The vasodilatory effects of alprostadil on the cavernosal arteries and the trabecular smooth muscle of the corpora cavernosa result in rapid arterial inflow and expansion of the lacunar spaces within the corpora. As the expanded corporal sinusoids are compressed against the tunica albuginea, venous outflow through subtunical vessels is impeded and penile rigidity develops. This process is referred to as the corporal veno-occlusive mechanism.
The most notable systemic effects of alprostadil are vasodilation, inhibition of platelet aggregation, and stimulation of intestinal and uterine smooth muscle. Intravenous doses of 1 to 10 micrograms per kilogram of body weight lower blood pressure in mammals by decreasing peripheral resistance. Reflex increases in cardiac output and heart rate may accompany these effects.
Adverse effects associated with the use of Muse may include, but are not limited to, the following:
pain in the penis, urethra or testes
Clinical Trial Results
The MUSE system was evaluated in 7 placebo-controlled trials of various design in over 2500 patients with a history of erectile dysfunction of various etiologies. These trials assessed erectile function in the clinic and sexual intercourse in outpatient settings. In studies of sexual performance, patients were screened in the clinic, generally using doses of 125 mcg to 1000 mcg, for a satisfactory erectile response, then sent home with the selected dose or placebo for evaluation of sexual performance. Not all patients beginning titration had a successful dose and some patients could not tolerate MUSE, principally because of penile pain, so that the success rates in the studies described below must be understood to represent response rates only in patients who were successfully titrated.

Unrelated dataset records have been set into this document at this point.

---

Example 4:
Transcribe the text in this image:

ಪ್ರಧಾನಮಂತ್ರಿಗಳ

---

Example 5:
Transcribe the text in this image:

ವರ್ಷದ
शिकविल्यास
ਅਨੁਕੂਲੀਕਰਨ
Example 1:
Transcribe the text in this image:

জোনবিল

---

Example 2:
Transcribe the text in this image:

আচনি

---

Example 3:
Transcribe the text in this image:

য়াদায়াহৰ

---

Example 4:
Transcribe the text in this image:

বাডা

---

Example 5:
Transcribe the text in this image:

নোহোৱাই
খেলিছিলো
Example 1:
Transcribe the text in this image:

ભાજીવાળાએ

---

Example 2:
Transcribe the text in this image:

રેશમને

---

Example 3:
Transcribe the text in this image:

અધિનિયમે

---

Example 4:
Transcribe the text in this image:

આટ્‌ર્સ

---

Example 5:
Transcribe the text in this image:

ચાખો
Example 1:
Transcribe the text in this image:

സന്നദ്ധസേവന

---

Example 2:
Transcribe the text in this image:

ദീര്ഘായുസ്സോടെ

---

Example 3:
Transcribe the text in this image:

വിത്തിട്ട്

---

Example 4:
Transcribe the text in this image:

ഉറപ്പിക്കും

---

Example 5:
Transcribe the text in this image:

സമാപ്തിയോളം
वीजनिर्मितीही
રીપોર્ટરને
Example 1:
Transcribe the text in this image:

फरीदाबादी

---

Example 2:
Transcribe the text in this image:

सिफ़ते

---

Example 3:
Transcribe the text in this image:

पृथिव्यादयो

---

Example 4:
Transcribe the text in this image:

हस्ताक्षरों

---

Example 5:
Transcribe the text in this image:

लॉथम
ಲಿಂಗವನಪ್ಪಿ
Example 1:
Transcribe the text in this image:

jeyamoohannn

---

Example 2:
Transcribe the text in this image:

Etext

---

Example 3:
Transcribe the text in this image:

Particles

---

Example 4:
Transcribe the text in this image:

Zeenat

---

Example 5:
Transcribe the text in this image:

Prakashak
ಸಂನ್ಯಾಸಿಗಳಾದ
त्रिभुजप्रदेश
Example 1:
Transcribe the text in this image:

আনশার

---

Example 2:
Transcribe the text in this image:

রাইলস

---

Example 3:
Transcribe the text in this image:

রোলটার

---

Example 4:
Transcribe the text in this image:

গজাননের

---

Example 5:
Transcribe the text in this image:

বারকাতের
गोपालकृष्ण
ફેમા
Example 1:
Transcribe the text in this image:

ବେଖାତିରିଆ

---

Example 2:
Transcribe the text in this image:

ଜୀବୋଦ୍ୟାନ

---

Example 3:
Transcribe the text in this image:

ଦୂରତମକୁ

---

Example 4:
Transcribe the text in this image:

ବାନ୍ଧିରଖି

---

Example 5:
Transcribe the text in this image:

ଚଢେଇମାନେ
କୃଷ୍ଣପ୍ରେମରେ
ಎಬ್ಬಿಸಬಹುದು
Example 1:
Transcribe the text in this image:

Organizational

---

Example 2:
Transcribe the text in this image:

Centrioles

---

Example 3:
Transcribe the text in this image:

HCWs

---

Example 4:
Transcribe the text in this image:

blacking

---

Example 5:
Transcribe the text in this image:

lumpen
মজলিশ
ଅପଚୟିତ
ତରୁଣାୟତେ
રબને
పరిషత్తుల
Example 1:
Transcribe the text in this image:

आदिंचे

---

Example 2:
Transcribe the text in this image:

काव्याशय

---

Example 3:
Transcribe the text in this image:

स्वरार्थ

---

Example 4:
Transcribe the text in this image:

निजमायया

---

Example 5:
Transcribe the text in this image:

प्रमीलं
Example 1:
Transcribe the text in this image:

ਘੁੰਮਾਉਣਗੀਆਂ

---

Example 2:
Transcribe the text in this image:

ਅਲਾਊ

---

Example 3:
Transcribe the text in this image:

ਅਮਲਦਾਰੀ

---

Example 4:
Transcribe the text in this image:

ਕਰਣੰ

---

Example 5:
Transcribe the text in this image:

In 2 identical multicenter, double-blind, placebo-controlled, parallel-group studies, 1511 monogamous and heterosexual patients with a mean 4-year history of erectile dysfunction and at least a 3-month history of no erections adequate for sexual intercourse without medical assistance, were enrolled and began dose titration in the clinic with doses between 125 mcg and 1000 mcg. 996 patients (66%) completed dose titration, achieved an erection sufficient for intercourse, and were randomized equally to placebo or active treatment and followed during at-home treatment for up to 3 months. 874 patients and partners completed 3 months of follow-up. About 10%, 20%, 30%, and 40% of patients were titrated to 125 mcg, 250 mcg, 500 mcg, and 1000 mcg, respectively. Couples on active therapy were more likely to have at least 1 successful sexual intercourse (65% vs. 19%) than were couples on placebo. Among patients who reported successful intercourse at least once with active treatment, approximately 7 of 10 MUSE systems resulted in successful sexual intercourse. Results were similar in patients with erectile dysfunction stemming from surgery or trauma, diabetes, vascular disease, or other etiologies, and were similar in Caucasians and non-Caucasians. In administrations resulting in sexual intercourse, the duration of erections sufficient for penetration was 6 minutes on placebo and 16 minutes on active drug. Successful therapy with MUSE was associated with improvement in the quality of life measures of “emotional well-being” for patients and “relationship with partner” for both patients and their female partners.